World Investment 2021 Report (PDF) found that the coronavirus epidemic has reversed by ensuring that developed and low-income countries have access to foreign exchange.

Such funding is critical to achieving the Sustainable Development Goals (SDGs), which the UN and member states’ targets will be achieved by 2030, especially for the poorest nations that are at risk of falling behind when rich allies leave the profession.

“This is of great concern, because global funding is crucial to the development of the world’s poorest regions,” UN Secretary-General Antonio Guterres said in the introduction of the report.

The report found that the decline in FDI was the worst economic crisis, falling by 58%. Travel to Europe dropped by 80 percent as the economy deteriorated due to coronavirus ban and closure.

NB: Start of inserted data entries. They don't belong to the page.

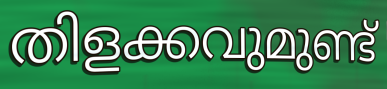
തിളക്കവുമുണ്ട്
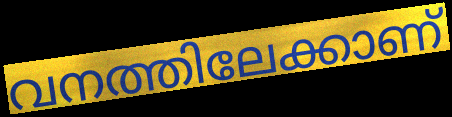
വനത്തിലേക്കാണ്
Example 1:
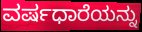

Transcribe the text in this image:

ವರ್ಷಧಾರೆಯನ್ನು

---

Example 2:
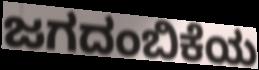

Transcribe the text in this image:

ಜಗದಂಬಿಕೆಯ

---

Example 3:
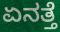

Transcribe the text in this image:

ಏನತ್ತೆ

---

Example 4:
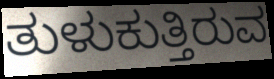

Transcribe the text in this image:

ತುಳುಕುತ್ತಿರುವ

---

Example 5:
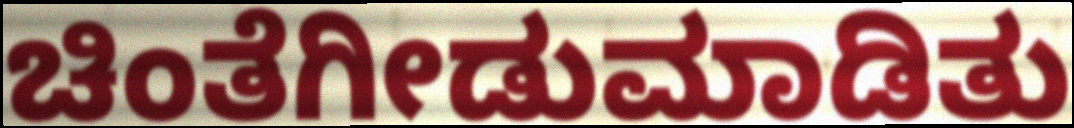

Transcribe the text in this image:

ಚಿಂತೆಗೀಡುಮಾಡಿತು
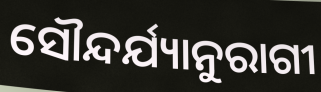
ସୌନ୍ଦର୍ଯ୍ୟାନୁରାଗୀ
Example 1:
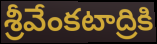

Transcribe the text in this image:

శ్రీవేంకటాద్రికి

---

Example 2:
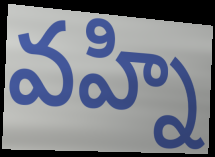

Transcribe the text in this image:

వహ్ని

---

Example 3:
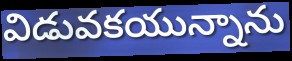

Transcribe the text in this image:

విడువకయున్నాను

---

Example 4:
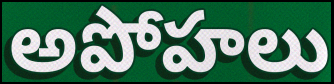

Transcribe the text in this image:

అపోహలు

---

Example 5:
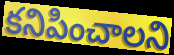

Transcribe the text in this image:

కనిపించాలని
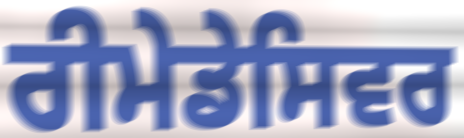
ਰੀਮੇਡੇਸਿਵਰ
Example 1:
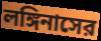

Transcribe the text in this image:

লঙ্গিনাসের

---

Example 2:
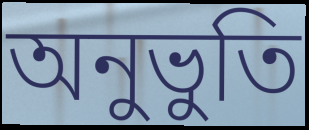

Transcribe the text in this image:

অনুভুতি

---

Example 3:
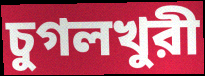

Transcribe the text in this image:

চুগলখুরী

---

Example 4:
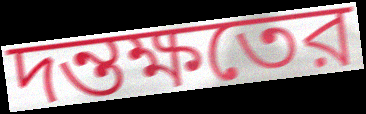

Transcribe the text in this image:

দন্তক্ষতের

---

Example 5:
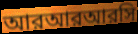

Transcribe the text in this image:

আরআরআরসি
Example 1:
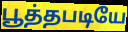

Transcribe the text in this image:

பூத்தபடியே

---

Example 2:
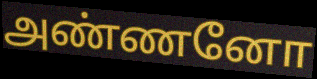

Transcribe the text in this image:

அண்ணனோ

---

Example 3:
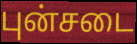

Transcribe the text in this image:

புன்சடை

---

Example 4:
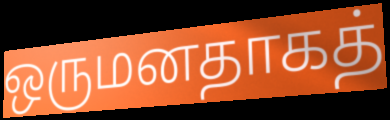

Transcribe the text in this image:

ஒருமனதாகத்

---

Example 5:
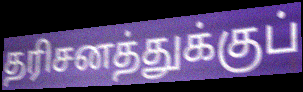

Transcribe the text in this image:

தரிசனத்துக்குப்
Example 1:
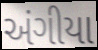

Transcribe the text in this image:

અંગીયા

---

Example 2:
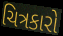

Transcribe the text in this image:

ચિત્રકારો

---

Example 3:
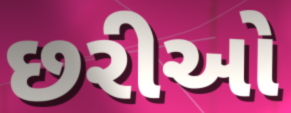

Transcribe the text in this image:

છરીઓ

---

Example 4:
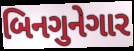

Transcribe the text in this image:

બિનગુનેગાર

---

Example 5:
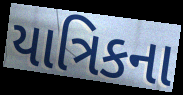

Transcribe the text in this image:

યાત્રિકના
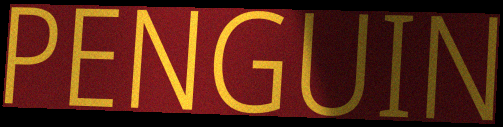
PENGUIN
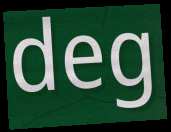
deg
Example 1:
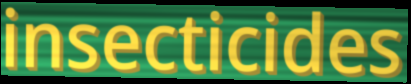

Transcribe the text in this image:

insecticides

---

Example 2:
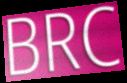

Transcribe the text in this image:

BRC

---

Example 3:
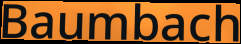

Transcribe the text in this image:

Baumbach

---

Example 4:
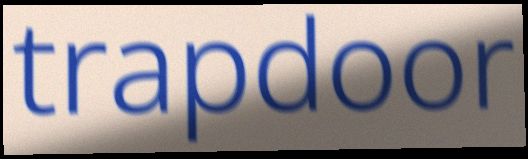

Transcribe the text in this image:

trapdoor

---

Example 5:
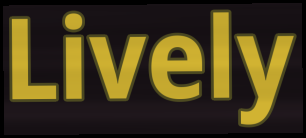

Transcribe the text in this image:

Lively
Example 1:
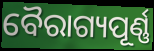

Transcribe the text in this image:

ବୈରାଗ୍ୟପୂର୍ଣ୍ଣ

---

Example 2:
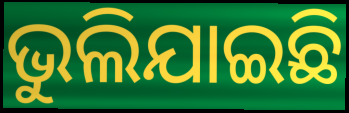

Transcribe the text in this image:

ଭୁଲିଯାଇଛି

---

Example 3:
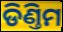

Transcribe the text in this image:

ଡିଣ୍ତିମ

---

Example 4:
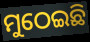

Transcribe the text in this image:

ମୁଠେଇଛି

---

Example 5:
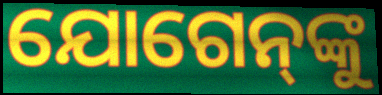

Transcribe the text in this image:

ଯୋଗେନ୍‌ଙ୍କୁ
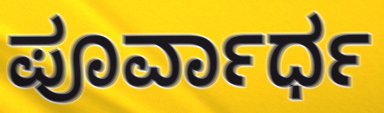
ಪೂರ್ವಾರ್ಧ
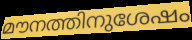
മൗനത്തിനുശേഷം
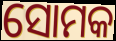
ସୋମକ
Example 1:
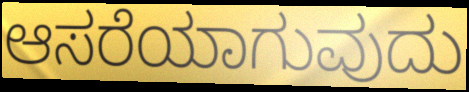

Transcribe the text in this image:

ಆಸರೆಯಾಗುವುದು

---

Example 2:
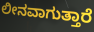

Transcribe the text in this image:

ಲೀನವಾಗುತ್ತಾರೆ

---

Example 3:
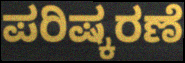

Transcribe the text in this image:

ಪರಿಷ್ಕರಣೆ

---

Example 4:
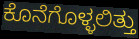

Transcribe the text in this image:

ಕೊನೆಗೊಳ್ಳಲಿತ್ತು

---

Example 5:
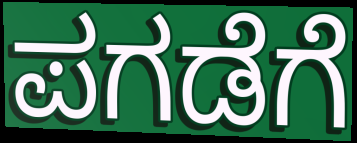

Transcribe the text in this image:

ಪಗಡೆಗೆ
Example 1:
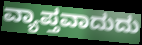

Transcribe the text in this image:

ವ್ಯಾಪ್ತವಾದುದು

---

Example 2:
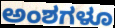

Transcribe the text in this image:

ಅಂಶಗಳೂ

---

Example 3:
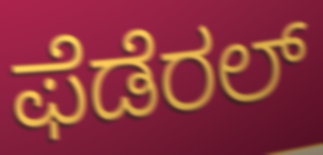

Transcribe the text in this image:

ಫೆಡೆರಲ್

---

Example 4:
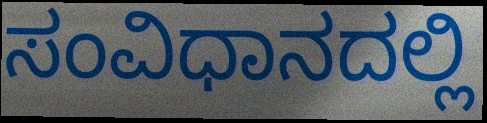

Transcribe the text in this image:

ಸಂವಿಧಾನದಲ್ಲಿ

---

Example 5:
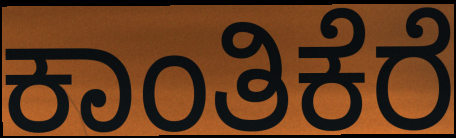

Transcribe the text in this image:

ಕಾಂತಿಕೆರೆ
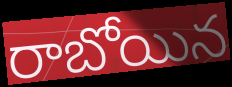
రాబోయిన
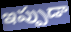
ఇప్పుడా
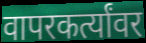
वापरकर्त्यांवर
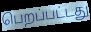
பெறப்பட்டது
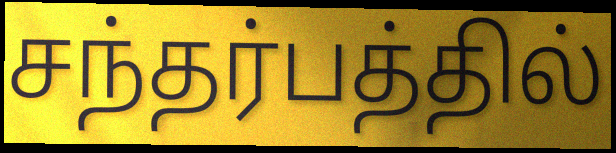
சந்தர்பத்தில்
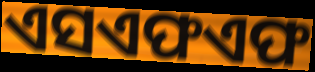
ଏସଏଫଏଫ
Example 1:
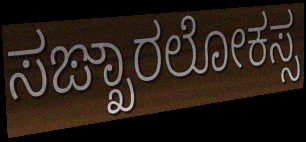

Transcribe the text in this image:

ಸಙ್ಖಾರಲೋಕಸ್ಸ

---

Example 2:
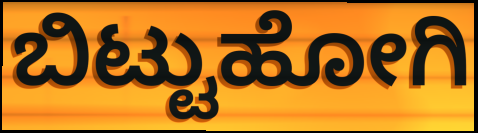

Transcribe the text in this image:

ಬಿಟ್ಟುಹೋಗಿ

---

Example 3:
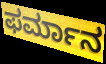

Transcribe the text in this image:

ಫರ್ಮಾನ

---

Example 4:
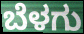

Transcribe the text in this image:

ಬೆಳಗು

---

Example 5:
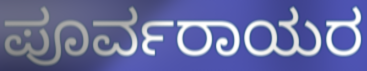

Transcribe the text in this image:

ಪೂರ್ವರಾಯರ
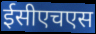
ईसीएचएस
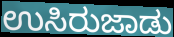
ಉಸಿರುಜಾಡು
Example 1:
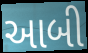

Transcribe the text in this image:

આબી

North America suffered 42 percent damage.

While FDI in developing economies declined slightly by 8% due to a strong return to Asia – China’s growth rate increased, by 6%, to $ 149bn – investment in new construction projects in developing countries was significantly affected.

The number of newly announced green projects fell by 42% and the number of global jobs is 14% in developing countries, according to UNCTAD.

In Africa, greenfield jobs, which are essential for the country’s development, fell by 62 percent. FDI travel to Africa dropped by 16% to $ 40bn. In developed countries, the planting of green trees dropped by 19 percent.

UNCTAD also found that FDI in Latin America and the Caribbean declined, by 45% to $ 88bn and moving towards economic transformation dropped by only 58% to $ 24bn, the sharpest drop in any region outside Europe.

A new global effort to raise funds to ensure that sustainable recovery is needed and that all countries are able to do better by 2030, UNCTAD has confirmed.

“But the issue is not about economic recovery, but about making a long-term recovery and tackling future challenges,” UNCTAD Secretary-General Isabelle Durant wrote in the introduction of the report.

The report also outlines some potential problems with the implementation of reimbursement plans and a framework for dealing with them.

“Our job today is to make progress differently,” added Durant. “This would not be possible without the establishment of foreign exchange as a means of promoting development, and ensuring that recovery is inclusive and beneficial to all countries.”